Kiev, Ukraina (ANTARA News) - Ukraina, Rabu, melarang semua penerbangan Rusia melintasi wilayah udaranya setelah 19 bulan belakangan hubungan kedua negara bertetangga itu memanas akibat pemberontakan di wilayah timur bekas negara Soviet tersebut.

Pengumuman pemerintah Kiev Pro-Barat itu disampaikan beberapa saat setelah Rusia mengumumkan rencananya menghentikan pengiriman gas atas ketergantungan Ukraina sejak Kamis.

Perdana Menteri Ukraina Arseniy Yatsenyuk dalam sidang kabinet, yang disiarkan televisi, menyatakan bahwa larangan terbaru itu dibenarkan sebab "Rusia mungkin menggunakan wilayah udara Ukraina untuk provokasi".

"Ini soal keamanan negara kami, sebagai tanggapan atas Federasi Rusia, dan itu tindakan agresif," katanya.

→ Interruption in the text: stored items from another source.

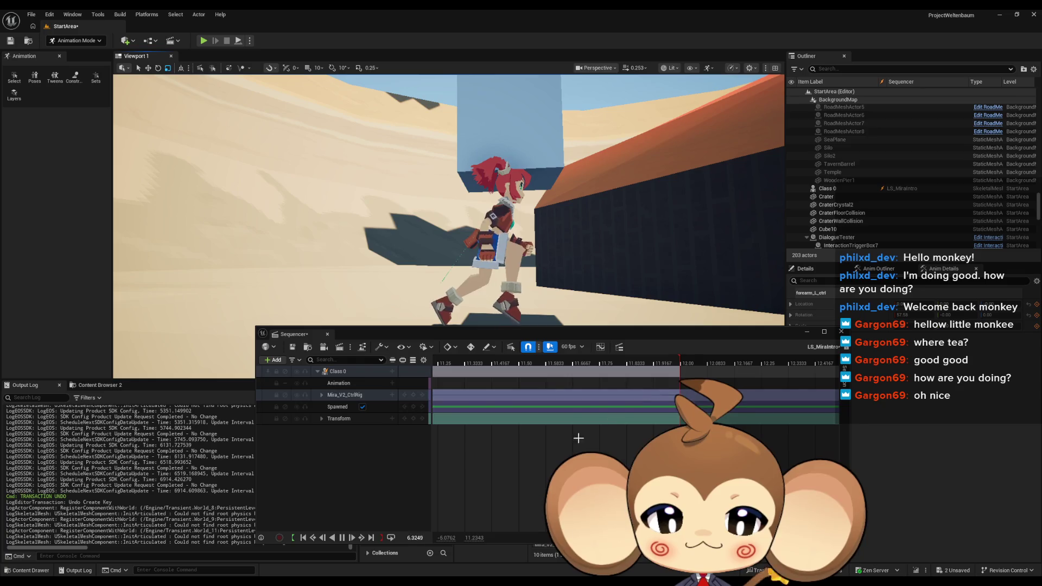
pyautogui.scroll(-10, 551, 437)
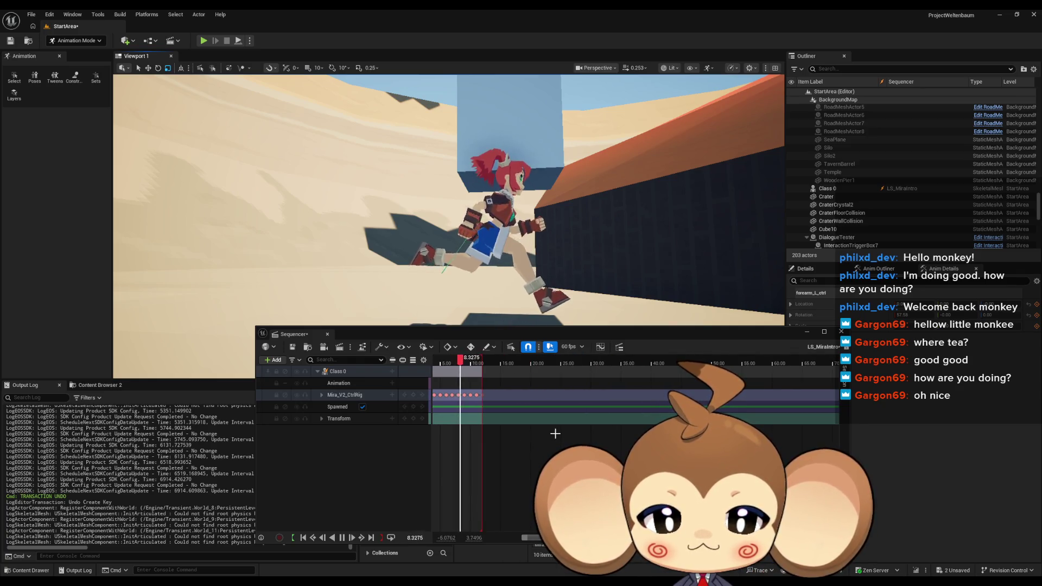
pyautogui.hscroll(-5, 553, 439)
pyautogui.scroll(5, 597, 434)
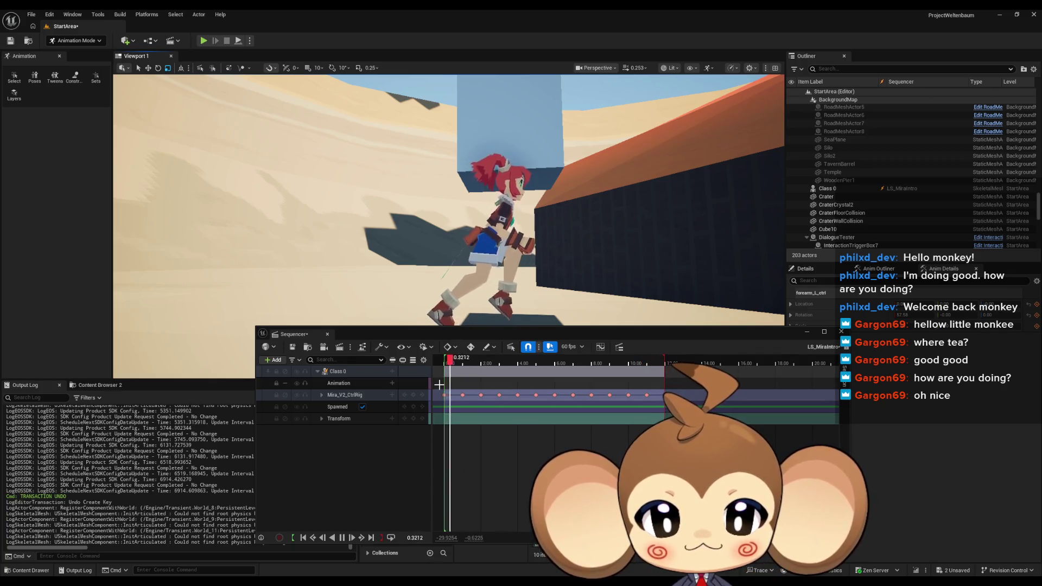
pyautogui.click(441, 387)
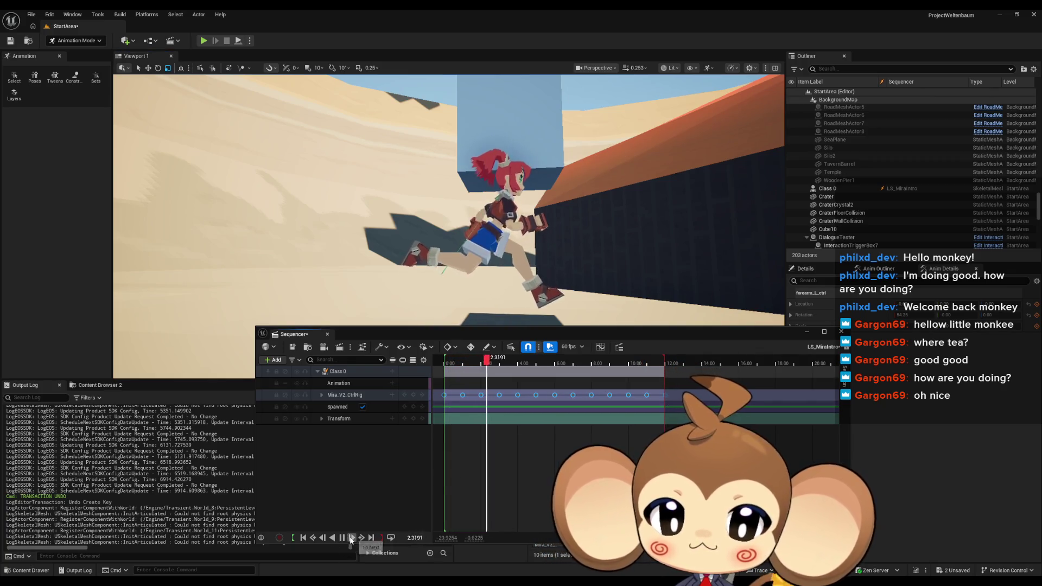
pyautogui.click(341, 538)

Ukraina dan sekutu Barat menuduh Moskow mendalangi dan mendukung pemberontak Pro-Rusia untuk membalas penggulingan Kremlin Kiev yang didukung presiden tahun lalu dan keputusan pemerintahan baru untuk menyesuaikan diri dengan Barat.

Pada 25 Oktober, Kiev melarang sebagian besar penerbangan dari Rusia menuju Ukraina -- keputusan yang menyebabkan tindakan timbal-balik oleh Moskow.

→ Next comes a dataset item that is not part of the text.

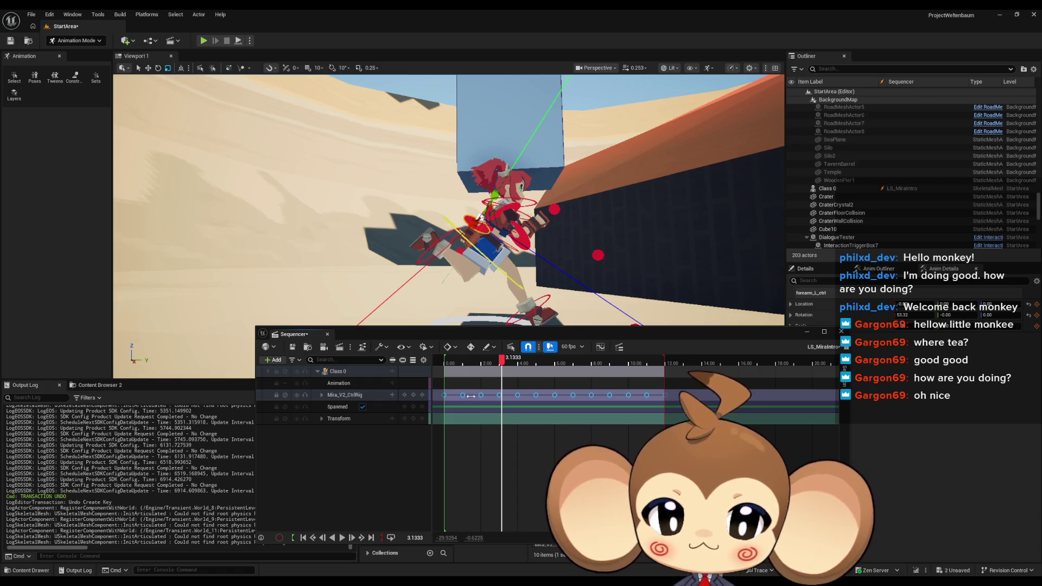
pyautogui.moveTo(470, 395); pyautogui.dragTo(463, 395)
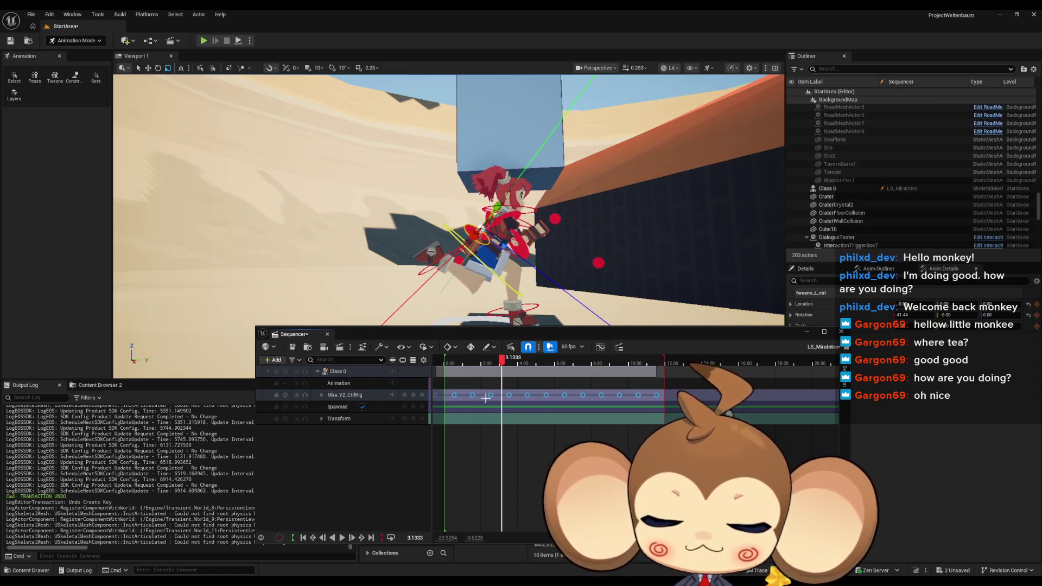
pyautogui.press('ctrl+z')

Namun, pemerintahan di bawah Presiden Petro Poroshenko mengizinkan penerbangan Rusia melintasi wilayah udara Ukraina untuk tujuan negara lain.

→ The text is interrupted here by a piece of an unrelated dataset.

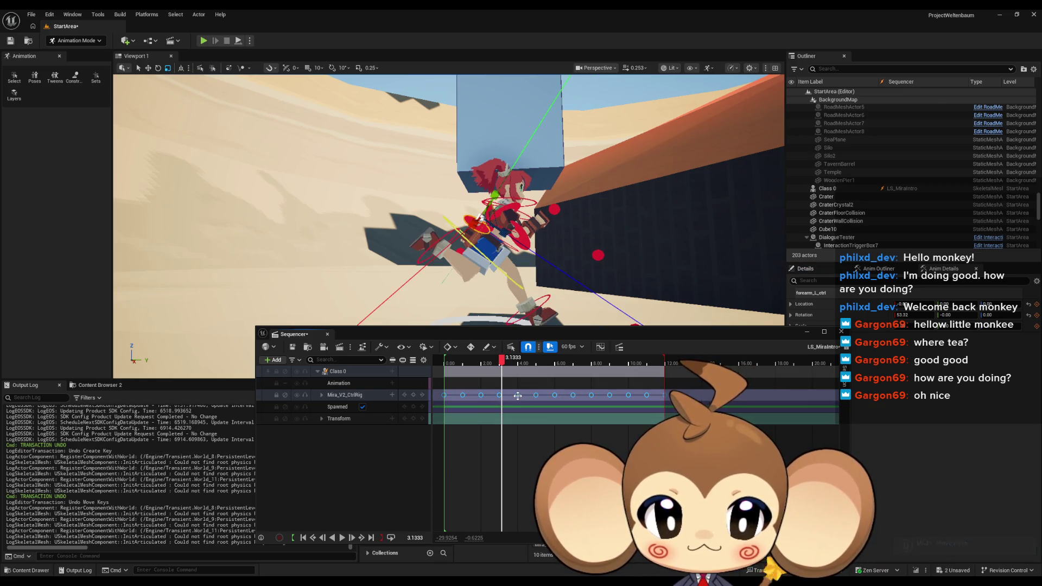
pyautogui.scroll(-1, 517, 395)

Yatsenyuk mengatakan keputusan tersebut tejadi "dalam bagian eskalasi militer dan situasi geopolitik".

Peningkatan pertempuran baru-baru ini di pusat industri Ukraina bertepatan dengan peningkatan serangan udara Rusia di Suriah untuk mendukung Presiden Bashar Al Assad.

Beberapa pengamat dan politikus di Kiev menuduh Kremlin memanfaatkan perhatian dunia terhadap tindakah Presiden Rusia Vladimir Putin di sekutu utamanya di Timur Tengah untuk melindungi fase baru perang Ukraina.

Rusia menyangkal seluruh keterlibatannya dalam konflik yang merenggut nyawa kurang lebih 8.000 jiwa --mayoritas dari mereka warga-- dan membawa hubungan Moskow dengan Barat hingga tingkat rendah pascaperang dingin.

Moskow melarang impor sebagian besar produk makanan dari Barat untuk menentang sanksi keuangan dan sanksi lainnya yang diberlakukan Brussel dan Washington atas aneksasi Rusia terhadap semenanjung Laut Hitam di Ukraina Crimea tahun lalu.

Hal ini juga membatasi penjualan barang-barang kebutuhan pokok Ukraina di Rusia.

Moskow sekarang mengancam untuk menghentikan semua impor pangan ke Ukraina sehingga Kiev bergabung dengan aliansi perdagangan bebas dengan Uni Eropa yang direncanakan pada tanggal 1 Januari., demikian AFP melaporkan.